Report two: The West Austin encounter (reported 2011)
In August 2011, late-night delivery driver Daniel Ruiz reported a startling encounter near a surviving tower just inside a residential enclave northwest of downtown. Ruiz told a local CursedTours guide that his van's headlights suddenly failed as he passed the tower and that he saw "two children playing with their shadows, but they were translucent." Ruiz provided a dated photograph showing optical streaks and lens flare consistent with camera artifacts; nonetheless, several neighbors later came forward describing unexplained footsteps and hearing a child's laughter near that same tower across preceding weeks. Investigations pointed to intermittent power surges on adjacent lines and tree-reflected sound, yet the convergence of sensory reports made this location a locus for ghost-story telling.
These accounts exemplify how the towers attract testimony: a mixture of credible observers, sensory anomalies, environmental factors, and the cultural expectation that something uncanny might occur beneath such distinctive light. For those cataloging Austin ghost lore, such reports strengthen the association between the city's historic lighting and its reputation as an Austin haunted landscape.
Legacy: Austin ghost culture, Tourism, and Ongoing Care
What role do the towers play today—in civic memory, in tourism, and in the city's identity as an Austin ghost destination?
The moonlight towers remain potent civic icons. They feature on walking-tour maps, in neighborhood advocacy, and in the occasional supernatural inquiry. For CursedTours and other haunted-history operators — whose guide to Austin’s most haunted places provides broader context — the towers are both a physical waypoint and a narrative device that helps bind otherwise disparate stories—of urban modernization, public safety, social anxiety, and the uncanny—into a coherent local history.
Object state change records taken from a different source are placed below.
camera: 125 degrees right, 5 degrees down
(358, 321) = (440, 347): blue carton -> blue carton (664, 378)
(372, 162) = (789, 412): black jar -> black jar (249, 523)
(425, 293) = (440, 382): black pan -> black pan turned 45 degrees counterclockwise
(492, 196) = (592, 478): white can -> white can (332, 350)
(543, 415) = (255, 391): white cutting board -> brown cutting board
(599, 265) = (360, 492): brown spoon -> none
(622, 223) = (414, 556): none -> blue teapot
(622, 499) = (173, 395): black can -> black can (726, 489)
Preservation programs balance public access with safety, ensuring that the towers continue to be read as historic artifacts rather than mere props.
Tourism and interpretive practices
Ghost tours and historic walks often include the towers as stops, contextualizing them with primary-source quotes, architectural details, and witness accounts. Operators are careful to cite dates, to note what is documented versus what is reported anecdotally, and to treat first-person experiences with respectful skepticism. The Driskill Hotel’s haunted history is another popular stop on these routes. That approach preserves credibility: the towers attract those curious about an Austin ghost past without turning testimony into spectacle.
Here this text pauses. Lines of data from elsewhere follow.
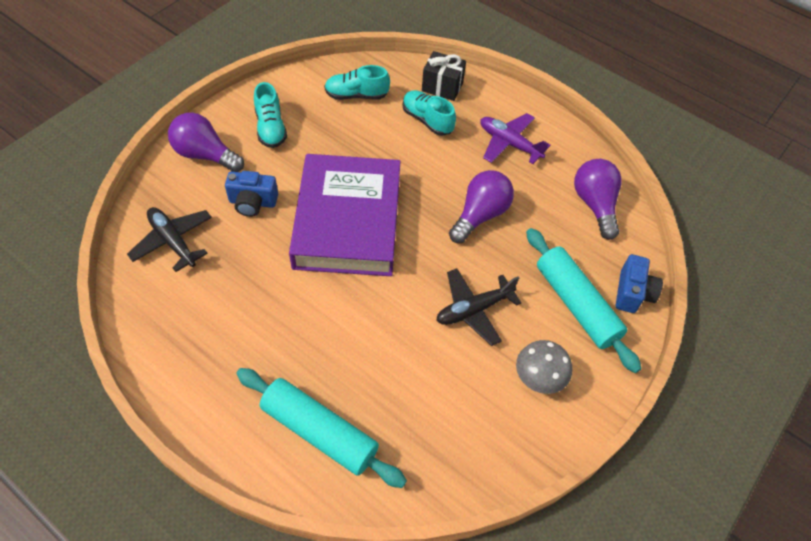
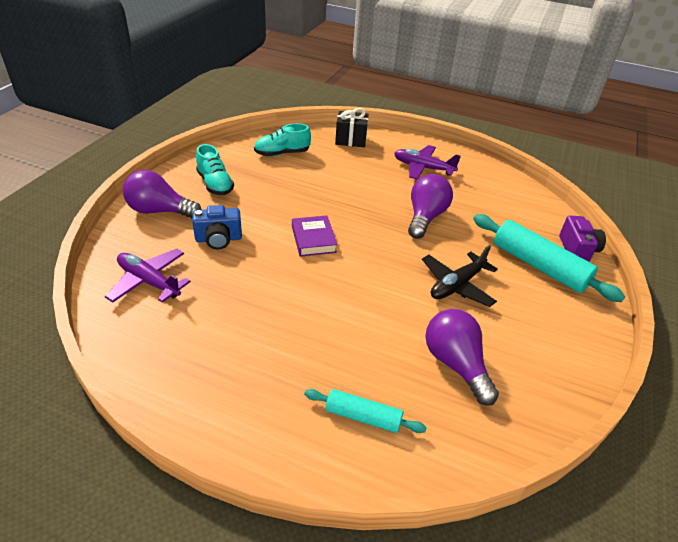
camera: 15 degrees left, 15 degrees down
(173, 241) = (149, 281): black plane -> purple plane
(319, 431) = (363, 416): turquoise rolling pin -> turquoise rolling pin, size x0.57
(348, 221) = (313, 239): purple book -> purple book, size x0.41
(427, 120) = (349, 162): turquoise shoe -> none
(538, 378) = (541, 326): grey mushroom -> none
(595, 205) = (512, 197): purple light bulb -> purple light bulb (456, 364)
(632, 293) = (577, 250): blue camera -> purple camera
Conservation and community responsibility
City maintenance programs, nonprofit preservation groups, and neighborhood associations collaborate to fund inspections, structural stabilization, and public-education efforts about the towers. Safety retrofits—such as disabling dangerous internal ladders and adding subtle perimeter lighting—help protect citizens and discourage vandalism while retaining the towers’ historic silhouettes. The ongoing care underscores how a city once afraid of the dark now treats its illuminated past as a shared heritage—one that can inform responsible storytelling about the more mysterious aspects of urban life.
In Austin's public imagination, the moonlight towers remain places where documented history and reported hauntings overlap. They continue to cast literal and figurative light over a city that tells its own stories under bright, improbable moons—stories that are part engineering, part folklore, and wholly Austin ghost and Austin haunted in character.